# Long Term Review Fuji X100



## angox (Feb 16, 2013)

Hi guys, just want to share my review on Fuji X100. Maybe of a help for some people who looks for info about it.

http://www.occhio-photography.com/long-term-review-fuji-x100/

Cheers,
r.


----------



## TheBadger (Feb 22, 2013)

Nice. I am planning to get a x100s although the rumors of an X-Pro2 have kept me in hold. We'll see what the 70D brings.


----------



## distant.star (Feb 22, 2013)

.
No real interest in reading about it. 

Loved your images.


----------



## DArora (Feb 22, 2013)

Nice. Thanks for the link.

I am interested in X100s and have been reading about pros/cons of the previous model.


----------



## angox (Feb 22, 2013)

TheBadger said:


> Nice. I am planning to get a x100s although the rumors of an X-Pro2 have kept me in hold. We'll see what the 70D brings.

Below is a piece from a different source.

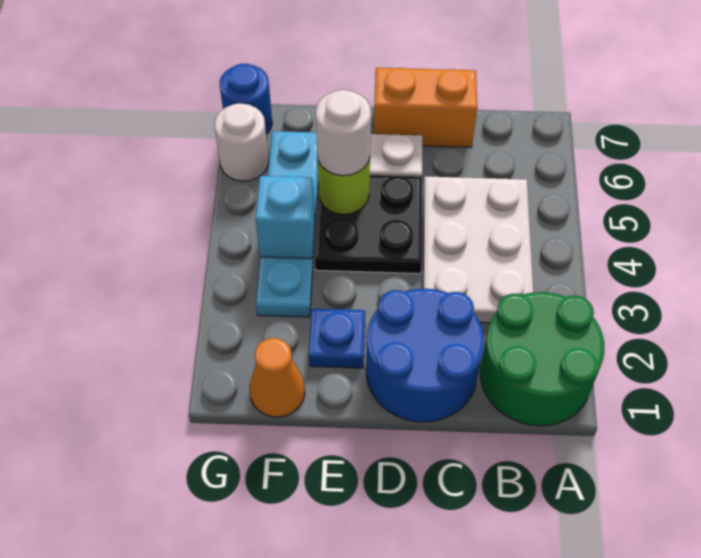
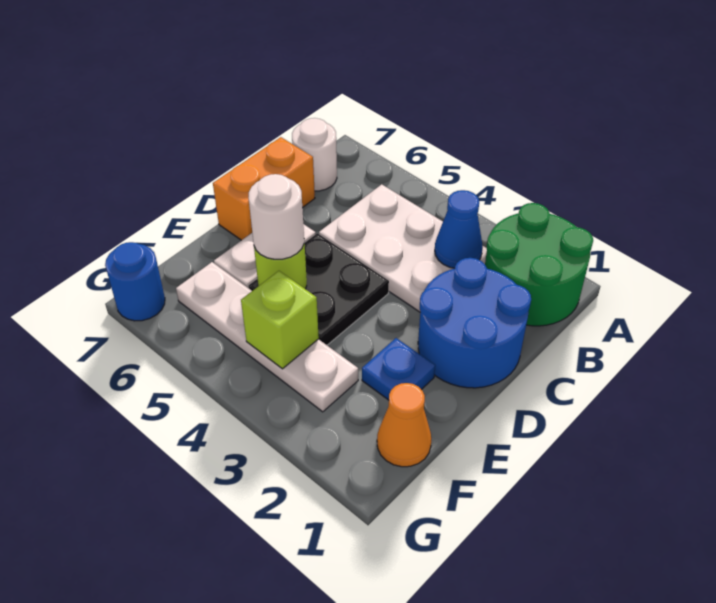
none -> blue 1x1 cone [435,190,483,268]
cyan 1x4 plate [256,131,318,317] -> white 1x4 plate [176,262,358,412]
cyan 1x1 brick [255,176,315,259] -> lime 1x1 brick [241,271,319,369]
white 1x1 round brick [214,103,269,181] -> white 1x1 round brick moved to [292,118,337,191]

oh nice! though there is a beauty of a fixed lens camera IMO.. the fact that you cannot change lens and need to make it work somehow is fun..


----------



## angox (Feb 22, 2013)

distant.star said:


> .
> No real interest in reading about it.
> 
> Loved your images.



;D thanks for visiting mate..


----------



## angox (Feb 22, 2013)

DArora said:


> Nice. Thanks for the link.
> 
> I am interested in X100s and have been reading about pros/cons of the previous model.



great that it helps you in a way!


----------



## Zlatko (Feb 22, 2013)

Very interesting. Thank you!


----------



## angox (Feb 23, 2013)

Zlatko said:


> Very interesting. Thank you!



Thank you!


----------